[[ Data for review, beginning ]]

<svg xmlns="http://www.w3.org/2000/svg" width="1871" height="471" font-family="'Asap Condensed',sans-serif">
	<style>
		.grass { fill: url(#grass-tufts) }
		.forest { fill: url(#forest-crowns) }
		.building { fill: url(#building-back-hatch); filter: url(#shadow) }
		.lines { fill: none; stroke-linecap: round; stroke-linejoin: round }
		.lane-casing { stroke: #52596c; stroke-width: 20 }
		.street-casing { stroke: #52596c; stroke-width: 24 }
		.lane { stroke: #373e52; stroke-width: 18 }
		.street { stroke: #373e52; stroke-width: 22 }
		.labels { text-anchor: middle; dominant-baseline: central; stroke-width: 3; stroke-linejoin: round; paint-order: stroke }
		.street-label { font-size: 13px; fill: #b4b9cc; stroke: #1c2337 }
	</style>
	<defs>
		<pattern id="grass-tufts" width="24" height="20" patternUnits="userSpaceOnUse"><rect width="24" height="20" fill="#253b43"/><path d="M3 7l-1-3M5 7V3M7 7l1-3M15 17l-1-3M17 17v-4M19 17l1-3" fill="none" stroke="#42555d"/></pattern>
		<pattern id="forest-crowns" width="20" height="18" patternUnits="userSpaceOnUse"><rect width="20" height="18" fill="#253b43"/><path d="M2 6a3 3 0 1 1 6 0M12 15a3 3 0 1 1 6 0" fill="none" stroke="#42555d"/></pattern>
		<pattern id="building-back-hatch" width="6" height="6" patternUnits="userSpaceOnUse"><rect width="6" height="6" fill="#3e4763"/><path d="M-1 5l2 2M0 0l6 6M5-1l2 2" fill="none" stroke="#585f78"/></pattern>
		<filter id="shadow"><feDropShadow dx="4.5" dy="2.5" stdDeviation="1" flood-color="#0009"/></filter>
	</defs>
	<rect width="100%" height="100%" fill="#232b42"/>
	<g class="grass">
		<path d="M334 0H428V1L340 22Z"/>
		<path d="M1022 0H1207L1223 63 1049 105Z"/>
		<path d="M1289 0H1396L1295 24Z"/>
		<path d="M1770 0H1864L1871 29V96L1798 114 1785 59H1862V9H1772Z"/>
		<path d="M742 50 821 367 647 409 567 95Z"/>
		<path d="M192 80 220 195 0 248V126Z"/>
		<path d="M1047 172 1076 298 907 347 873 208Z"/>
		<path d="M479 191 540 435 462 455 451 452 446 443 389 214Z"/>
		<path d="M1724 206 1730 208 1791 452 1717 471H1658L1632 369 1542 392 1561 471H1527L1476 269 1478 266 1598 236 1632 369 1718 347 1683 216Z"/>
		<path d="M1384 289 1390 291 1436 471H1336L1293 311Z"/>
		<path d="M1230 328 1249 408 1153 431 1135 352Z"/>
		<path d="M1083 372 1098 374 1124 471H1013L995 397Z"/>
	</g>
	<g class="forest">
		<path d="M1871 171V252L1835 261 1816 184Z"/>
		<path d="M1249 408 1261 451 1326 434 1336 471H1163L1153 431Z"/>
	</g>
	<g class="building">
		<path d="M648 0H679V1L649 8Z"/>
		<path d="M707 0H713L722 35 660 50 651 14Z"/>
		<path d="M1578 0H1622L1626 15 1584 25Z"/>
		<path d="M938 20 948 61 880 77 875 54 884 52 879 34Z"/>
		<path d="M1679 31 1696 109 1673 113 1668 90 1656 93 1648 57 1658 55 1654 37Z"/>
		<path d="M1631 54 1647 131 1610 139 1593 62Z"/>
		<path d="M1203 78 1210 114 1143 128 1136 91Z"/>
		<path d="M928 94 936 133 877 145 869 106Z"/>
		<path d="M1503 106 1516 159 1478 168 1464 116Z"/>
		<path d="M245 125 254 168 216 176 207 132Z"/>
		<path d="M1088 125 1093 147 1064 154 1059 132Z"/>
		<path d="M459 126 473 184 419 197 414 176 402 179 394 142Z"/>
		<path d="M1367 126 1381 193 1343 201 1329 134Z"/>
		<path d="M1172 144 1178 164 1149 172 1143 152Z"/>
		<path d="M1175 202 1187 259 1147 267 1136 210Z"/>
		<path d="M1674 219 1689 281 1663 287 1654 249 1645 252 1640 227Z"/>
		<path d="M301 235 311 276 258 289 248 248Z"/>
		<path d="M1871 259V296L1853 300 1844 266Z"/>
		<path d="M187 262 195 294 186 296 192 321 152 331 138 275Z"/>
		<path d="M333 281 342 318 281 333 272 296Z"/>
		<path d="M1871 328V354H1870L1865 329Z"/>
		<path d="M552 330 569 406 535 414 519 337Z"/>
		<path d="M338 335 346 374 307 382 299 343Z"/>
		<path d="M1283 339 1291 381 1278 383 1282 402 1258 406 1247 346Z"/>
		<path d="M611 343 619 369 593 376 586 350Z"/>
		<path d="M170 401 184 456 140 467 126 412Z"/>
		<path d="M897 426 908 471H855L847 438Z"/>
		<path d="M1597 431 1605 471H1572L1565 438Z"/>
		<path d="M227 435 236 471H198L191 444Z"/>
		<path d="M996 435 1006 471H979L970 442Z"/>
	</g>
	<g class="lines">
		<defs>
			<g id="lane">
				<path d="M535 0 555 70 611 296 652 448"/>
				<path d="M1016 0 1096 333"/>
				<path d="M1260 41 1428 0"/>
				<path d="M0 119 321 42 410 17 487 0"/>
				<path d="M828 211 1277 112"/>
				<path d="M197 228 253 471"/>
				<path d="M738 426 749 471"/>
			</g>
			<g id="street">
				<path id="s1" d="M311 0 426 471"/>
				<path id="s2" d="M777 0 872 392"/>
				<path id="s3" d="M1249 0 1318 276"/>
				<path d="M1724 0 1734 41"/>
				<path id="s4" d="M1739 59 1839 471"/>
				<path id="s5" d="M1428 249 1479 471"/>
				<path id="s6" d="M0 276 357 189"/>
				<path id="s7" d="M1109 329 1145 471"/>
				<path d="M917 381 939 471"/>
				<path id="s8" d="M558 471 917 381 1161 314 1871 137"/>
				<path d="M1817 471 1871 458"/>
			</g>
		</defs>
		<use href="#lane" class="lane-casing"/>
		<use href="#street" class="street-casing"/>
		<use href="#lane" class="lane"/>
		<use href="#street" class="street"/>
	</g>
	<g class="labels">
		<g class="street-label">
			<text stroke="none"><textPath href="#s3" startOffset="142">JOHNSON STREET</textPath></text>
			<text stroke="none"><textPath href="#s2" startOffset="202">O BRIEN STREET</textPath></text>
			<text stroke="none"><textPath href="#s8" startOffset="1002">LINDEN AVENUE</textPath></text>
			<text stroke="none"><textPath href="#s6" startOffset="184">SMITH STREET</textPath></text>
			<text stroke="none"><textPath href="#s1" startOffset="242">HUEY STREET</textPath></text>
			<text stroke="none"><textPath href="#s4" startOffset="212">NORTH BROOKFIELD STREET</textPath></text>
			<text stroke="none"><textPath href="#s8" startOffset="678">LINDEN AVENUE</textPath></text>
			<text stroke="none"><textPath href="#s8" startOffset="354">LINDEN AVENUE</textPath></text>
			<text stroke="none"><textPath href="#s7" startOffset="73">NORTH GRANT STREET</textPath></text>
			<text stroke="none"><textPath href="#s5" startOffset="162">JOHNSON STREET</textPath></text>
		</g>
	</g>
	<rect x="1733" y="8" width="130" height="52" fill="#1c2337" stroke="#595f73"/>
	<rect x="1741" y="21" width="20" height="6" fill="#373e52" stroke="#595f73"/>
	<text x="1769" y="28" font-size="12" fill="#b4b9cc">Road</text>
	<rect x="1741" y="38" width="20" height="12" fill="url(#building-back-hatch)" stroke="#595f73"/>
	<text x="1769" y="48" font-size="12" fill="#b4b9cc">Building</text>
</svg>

[[ Data for review, end ]]

▶ Exercise aim:
Please print each entry once more, exactly as it reads.

▶ Result for this exercise:
<svg xmlns="http://www.w3.org/2000/svg" width="1871" height="471" font-family="'Asap Condensed',sans-serif">
	<style>
		.grass { fill: url(#grass-tufts) }
		.forest { fill: url(#forest-crowns) }
		.building { fill: url(#building-back-hatch); filter: url(#shadow) }
		.lines { fill: none; stroke-linecap: round; stroke-linejoin: round }
		.lane-casing { stroke: #52596c; stroke-width: 20 }
		.street-casing { stroke: #52596c; stroke-width: 24 }
		.lane { stroke: #373e52; stroke-width: 18 }
		.street { stroke: #373e52; stroke-width: 22 }
		.labels { text-anchor: middle; dominant-baseline: central; stroke-width: 3; stroke-linejoin: round; paint-order: stroke }
		.street-label { font-size: 13px; fill: #b4b9cc; stroke: #1c2337 }
	</style>
	<defs>
		<pattern id="grass-tufts" width="24" height="20" patternUnits="userSpaceOnUse"><rect width="24" height="20" fill="#253b43"/><path d="M3 7l-1-3M5 7V3M7 7l1-3M15 17l-1-3M17 17v-4M19 17l1-3" fill="none" stroke="#42555d"/></pattern>
		<pattern id="forest-crowns" width="20" height="18" patternUnits="userSpaceOnUse"><rect width="20" height="18" fill="#253b43"/><path d="M2 6a3 3 0 1 1 6 0M12 15a3 3 0 1 1 6 0" fill="none" stroke="#42555d"/></pattern>
		<pattern id="building-back-hatch" width="6" height="6" patternUnits="userSpaceOnUse"><rect width="6" height="6" fill="#3e4763"/><path d="M-1 5l2 2M0 0l6 6M5-1l2 2" fill="none" stroke="#585f78"/></pattern>
		<filter id="shadow"><feDropShadow dx="4.5" dy="2.5" stdDeviation="1" flood-color="#0009"/></filter>
	</defs>
	<rect width="100%" height="100%" fill="#232b42"/>
	<g class="grass">
		<path d="M334 0H428V1L340 22Z"/>
		<path d="M1022 0H1207L1223 63 1049 105Z"/>
		<path d="M1289 0H1396L1295 24Z"/>
		<path d="M1770 0H1864L1871 29V96L1798 114 1785 59H1862V9H1772Z"/>
		<path d="M742 50 821 367 647 409 567 95Z"/>
		<path d="M192 80 220 195 0 248V126Z"/>
		<path d="M1047 172 1076 298 907 347 873 208Z"/>
		<path d="M479 191 540 435 462 455 451 452 446 443 389 214Z"/>
		<path d="M1724 206 1730 208 1791 452 1717 471H1658L1632 369 1542 392 1561 471H1527L1476 269 1478 266 1598 236 1632 369 1718 347 1683 216Z"/>
		<path d="M1384 289 1390 291 1436 471H1336L1293 311Z"/>
		<path d="M1230 328 1249 408 1153 431 1135 352Z"/>
		<path d="M1083 372 1098 374 1124 471H1013L995 397Z"/>
	</g>
	<g class="forest">
		<path d="M1871 171V252L1835 261 1816 184Z"/>
		<path d="M1249 408 1261 451 1326 434 1336 471H1163L1153 431Z"/>
	</g>
	<g class="building">
		<path d="M648 0H679V1L649 8Z"/>
		<path d="M707 0H713L722 35 660 50 651 14Z"/>
		<path d="M1578 0H1622L1626 15 1584 25Z"/>
		<path d="M938 20 948 61 880 77 875 54 884 52 879 34Z"/>
		<path d="M1679 31 1696 109 1673 113 1668 90 1656 93 1648 57 1658 55 1654 37Z"/>
		<path d="M1631 54 1647 131 1610 139 1593 62Z"/>
		<path d="M1203 78 1210 114 1143 128 1136 91Z"/>
		<path d="M928 94 936 133 877 145 869 106Z"/>
		<path d="M1503 106 1516 159 1478 168 1464 116Z"/>
		<path d="M245 125 254 168 216 176 207 132Z"/>
		<path d="M1088 125 1093 147 1064 154 1059 132Z"/>
		<path d="M459 126 473 184 419 197 414 176 402 179 394 142Z"/>
		<path d="M1367 126 1381 193 1343 201 1329 134Z"/>
		<path d="M1172 144 1178 164 1149 172 1143 152Z"/>
		<path d="M1175 202 1187 259 1147 267 1136 210Z"/>
		<path d="M1674 219 1689 281 1663 287 1654 249 1645 252 1640 227Z"/>
		<path d="M301 235 311 276 258 289 248 248Z"/>
		<path d="M1871 259V296L1853 300 1844 266Z"/>
		<path d="M187 262 195 294 186 296 192 321 152 331 138 275Z"/>
		<path d="M333 281 342 318 281 333 272 296Z"/>
		<path d="M1871 328V354H1870L1865 329Z"/>
		<path d="M552 330 569 406 535 414 519 337Z"/>
		<path d="M338 335 346 374 307 382 299 343Z"/>
		<path d="M1283 339 1291 381 1278 383 1282 402 1258 406 1247 346Z"/>
		<path d="M611 343 619 369 593 376 586 350Z"/>
		<path d="M170 401 184 456 140 467 126 412Z"/>
		<path d="M897 426 908 471H855L847 438Z"/>
		<path d="M1597 431 1605 471H1572L1565 438Z"/>
		<path d="M227 435 236 471H198L191 444Z"/>
		<path d="M996 435 1006 471H979L970 442Z"/>
	</g>
	<g class="lines">
		<defs>
			<g id="lane">
				<path d="M535 0 555 70 611 296 652 448"/>
				<path d="M1016 0 1096 333"/>
				<path d="M1260 41 1428 0"/>
				<path d="M0 119 321 42 410 17 487 0"/>
				<path d="M828 211 1277 112"/>
				<path d="M197 228 253 471"/>
				<path d="M738 426 749 471"/>
			</g>
			<g id="street">
				<path id="s1" d="M311 0 426 471"/>
				<path id="s2" d="M777 0 872 392"/>
				<path id="s3" d="M1249 0 1318 276"/>
				<path d="M1724 0 1734 41"/>
				<path id="s4" d="M1739 59 1839 471"/>
				<path id="s5" d="M1428 249 1479 471"/>
				<path id="s6" d="M0 276 357 189"/>
				<path id="s7" d="M1109 329 1145 471"/>
				<path d="M917 381 939 471"/>
				<path id="s8" d="M558 471 917 381 1161 314 1871 137"/>
				<path d="M1817 471 1871 458"/>
			</g>
		</defs>
		<use href="#lane" class="lane-casing"/>
		<use href="#street" class="street-casing"/>
		<use href="#lane" class="lane"/>
		<use href="#street" class="street"/>
	</g>
	<g class="labels">
		<g class="street-label">
			<text stroke="none"><textPath href="#s3" startOffset="142">JOHNSON STREET</textPath></text>
			<text stroke="none"><textPath href="#s2" startOffset="202">O BRIEN STREET</textPath></text>
			<text stroke="none"><textPath href="#s8" startOffset="1002">LINDEN AVENUE</textPath></text>
			<text stroke="none"><textPath href="#s6" startOffset="184">SMITH STREET</textPath></text>
			<text stroke="none"><textPath href="#s1" startOffset="242">HUEY STREET</textPath></text>
			<text stroke="none"><textPath href="#s4" startOffset="212">NORTH BROOKFIELD STREET</textPath></text>
			<text stroke="none"><textPath href="#s8" startOffset="678">LINDEN AVENUE</textPath></text>
			<text stroke="none"><textPath href="#s8" startOffset="354">LINDEN AVENUE</textPath></text>
			<text stroke="none"><textPath href="#s7" startOffset="73">NORTH GRANT STREET</textPath></text>
			<text stroke="none"><textPath href="#s5" startOffset="162">JOHNSON STREET</textPath></text>
		</g>
	</g>
	<rect x="1733" y="8" width="130" height="52" fill="#1c2337" stroke="#595f73"/>
	<rect x="1741" y="21" width="20" height="6" fill="#373e52" stroke="#595f73"/>
	<text x="1769" y="28" font-size="12" fill="#b4b9cc">Road</text>
	<rect x="1741" y="38" width="20" height="12" fill="url(#building-back-hatch)" stroke="#595f73"/>
	<text x="1769" y="48" font-size="12" fill="#b4b9cc">Building</text>
</svg>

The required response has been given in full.